La Maison Tarazi ? Une histoire si riche qu’elle pourrait servir de scénario à un film

Leur histoire commence à Urfa au XVIIIe siècle, continue à Damas avant de se poursuivre à Beyrouth, Jérusalem, Le Caire, Alexandrie, Rabat et Casablanca. À toutes les étapes et à toutes les époques, leurs « maisons » illustrent l'image d'un Orient fastueux.

L'histoire de ses aïeux, Camille Tarazi l'a retranscrite dans un magnifique ouvrage intitulé Vitrine de l'Orient, Maison Tarazi fondée à Beyrouth en 1862, qu'il signera demain mardi 20 octobre, au restaurant Liza, rue Trabaud, de 15 heures à 20 heures. Sur place, des artisans du bois et du cuivre feront une démonstration de leur savoir-faire.

DONNÉES FOURNIES =>
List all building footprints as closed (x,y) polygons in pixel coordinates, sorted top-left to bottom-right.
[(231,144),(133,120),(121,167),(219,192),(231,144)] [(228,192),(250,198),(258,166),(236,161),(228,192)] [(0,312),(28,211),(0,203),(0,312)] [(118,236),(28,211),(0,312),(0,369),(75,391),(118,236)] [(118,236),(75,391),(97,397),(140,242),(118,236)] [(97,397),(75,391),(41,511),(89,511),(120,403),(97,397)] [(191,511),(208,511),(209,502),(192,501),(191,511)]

OBJECTIF A => Recopiez l'extrait sur la Maison Tarazi de « Leur histoire commence » jusqu'à « d'un Orient fastueux. » inclus.
OBJECTIF B => Pour chaque affirmation, répondez par oui ou non selon l'extrait sur la Maison Tarazi, en citant les mots qui tranchent : (i) L'histoire de la famille commence à Damas au XVIIIe siècle. (ii) La Maison Tarazi a été fondée à Beyrouth en 1862. (iii) Des artisans du bois et du verre feront une démonstration sur place.
La liste n'a aucun rôle ici.

RÉPONSE FINALE A =>
Leur histoire commence à Urfa au XVIIIe siècle, continue à Damas avant de se poursuivre à Beyrouth, Jérusalem, Le Caire, Alexandrie, Rabat et Casablanca. À toutes les étapes et à toutes les époques, leurs « maisons » illustrent l'image d'un Orient fastueux.

RÉPONSE FINALE B =>
(i) Non : « Leur histoire commence à Urfa au XVIIIe siècle »
(ii) Oui : « Maison Tarazi fondée à Beyrouth en 1862 »
(iii) Non : « des artisans du bois et du cuivre feront une démonstration de leur savoir-faire »